Problem to solve:
Because the copy must hold no pictures, return the data below with all of its words intact.

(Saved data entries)
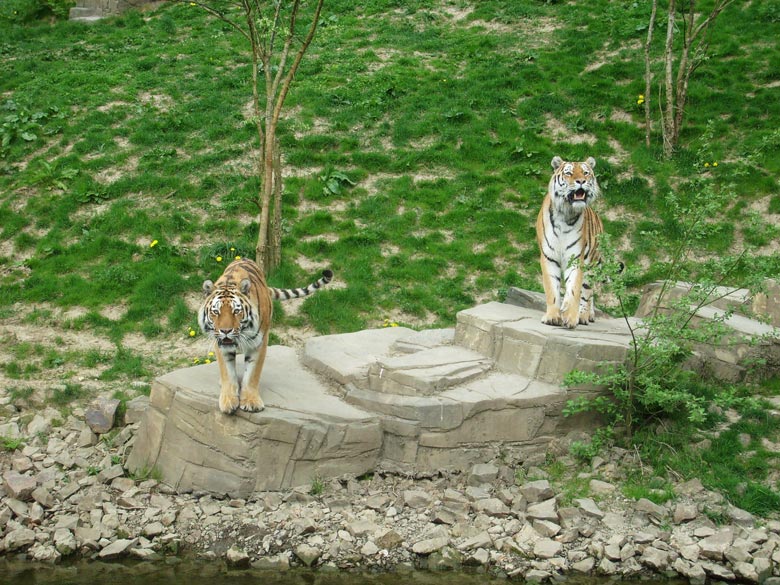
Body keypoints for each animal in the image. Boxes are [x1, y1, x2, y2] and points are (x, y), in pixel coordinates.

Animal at [198, 258, 332, 412]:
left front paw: (251, 401)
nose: (226, 331)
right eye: (216, 312)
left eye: (236, 311)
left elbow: (252, 373)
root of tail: (243, 258)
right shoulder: (220, 344)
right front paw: (228, 400)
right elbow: (227, 371)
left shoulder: (259, 343)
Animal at [536, 155, 604, 328]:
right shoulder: (549, 256)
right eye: (569, 173)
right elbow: (552, 288)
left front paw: (571, 317)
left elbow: (574, 289)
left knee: (587, 292)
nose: (581, 181)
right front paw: (553, 317)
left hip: (592, 263)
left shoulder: (576, 258)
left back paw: (584, 316)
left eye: (586, 173)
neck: (565, 215)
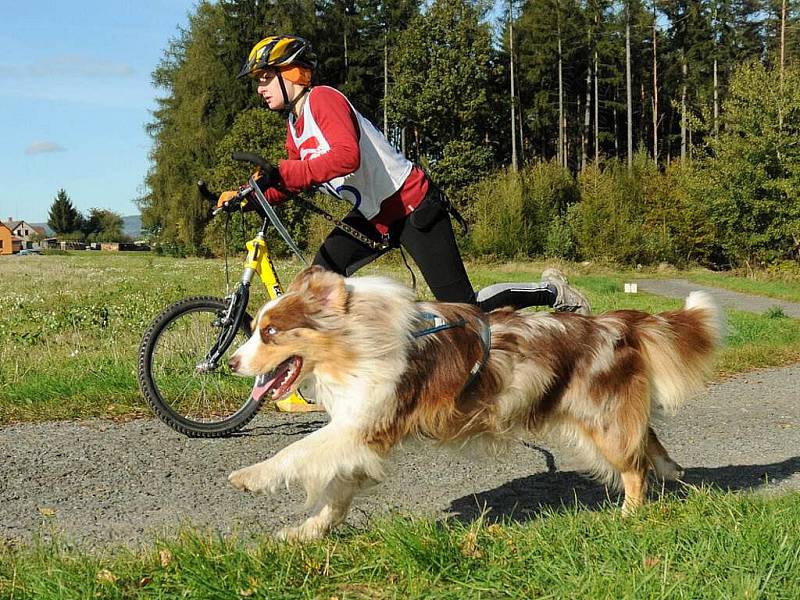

Solved problem:
Body keypoints for each animal in the image. Boxes are [x1, y1, x2, y2] and points are (x, y), in pixel coordinates.

Animal at [198, 258, 332, 412]:
left front paw: (251, 401)
nose: (226, 331)
right eye: (216, 312)
left eye: (236, 311)
left elbow: (252, 373)
root of tail: (243, 258)
right shoulder: (220, 344)
right front paw: (228, 400)
right elbow: (227, 371)
left shoulder: (259, 343)
Animal at [536, 155, 604, 328]:
right shoulder: (549, 256)
right eye: (569, 173)
right elbow: (552, 288)
left front paw: (571, 317)
left elbow: (574, 289)
left knee: (587, 292)
nose: (581, 181)
right front paw: (553, 317)
left hip: (592, 263)
left shoulder: (576, 258)
left back paw: (584, 316)
left eye: (586, 173)
neck: (565, 215)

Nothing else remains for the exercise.